Microsoft (and many companies) are plagued by a problem of design of large technical products that has to do with the scale of the task that is exacerbated as the number of individual agents working on the tasks sub parts goes up. Take an operating system, Microsoft has several teams working simultaneously to design their operating systems. Outwardly it might seem that having multiple teams working at the same time will drastically reduce the time needed to complete the entire task BUT it comes at the cost of necessarily reduced quality. The quality reduction comes from the fact that at each interface between the teams (and within teams ..interface (or interaction) between developers on the team) there is a loss of information or a difficulty to transfer information critical to ensuring that the finished whole works efficiently. The use of object oriented programming methods in theory is supposed to stream line the component based design that is critical to making software work efficiently and with as little code as possible BUT when you have that design process interrupted by different teams , with different class design strategies (using sometimes different tools), the big picture tends to get cluttered away with gunk in code. This gunk is what leads to the miscellaneous kludges that must be added to fix the slight (or major) disjoints that occur when the many different components of a large design are sewed together, like some impossibly large and complex patchwork quilt.
A particular item of observed bad design that piqued my annoyance concerned what I considered easily fixed UI problems.

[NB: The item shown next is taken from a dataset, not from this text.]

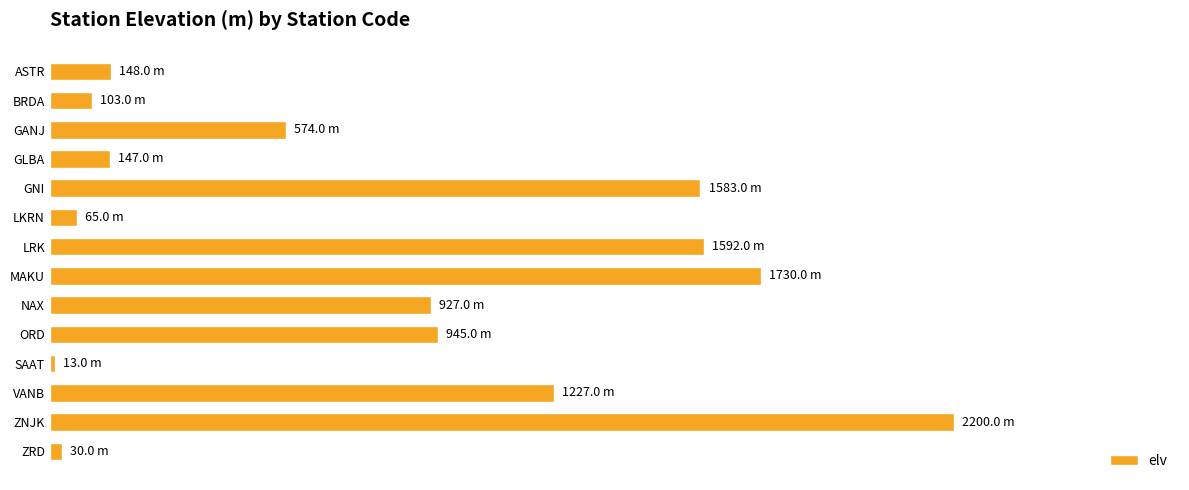

Does the chart contain any negative values?

No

The XP OS dialog for turning on and off the firewall and windows update had a nice graphical illuminated button , all ready to be pressed. Of course pressing the button does nothing...instead , you must scroll the panel down to links to disable or enable the features. I wondered why wouldn't they just allow the buttons to be depressed? The user is expecting that intuitively due to the graphical paradigm employed yet instead a more complicated process was created to perform the task. The next item was more dangerous, it involved the messenger service of windows XP, which as most people familiar with windows XP knows is turned on my default. The amazing thing was that within seconds of installing the computer to the broadband network I received two different messages that claimed that my registry was corrupted and that I should go to a specified web site (not microsoft of course) to download the "fix". We all know what that was, a network delivered piece of malware that identified and sent a messenger service message to the pc within seconds of it being online. I can't imagine how many pc owners are upgrading XP at this moment, are getting that message from their local network and then are studiously clicking "ok" to download the rootkit/malware onto their computer. All this happening simply because of Microsoft's bone headed decision to install windows XP with the messenger service (as well as other exploitable but rarely used services) turned on by default.
The bright side of bad design though is that when it is found, it should be taken as an opportunity to solve the problem with the right solution or go build a company around doing the same. If we hone our ability to detect the whiffs of bad design that pollute the world of goods and services in which we are embedded and simultaneously engineer good design we can put ourself in a place to profit from it.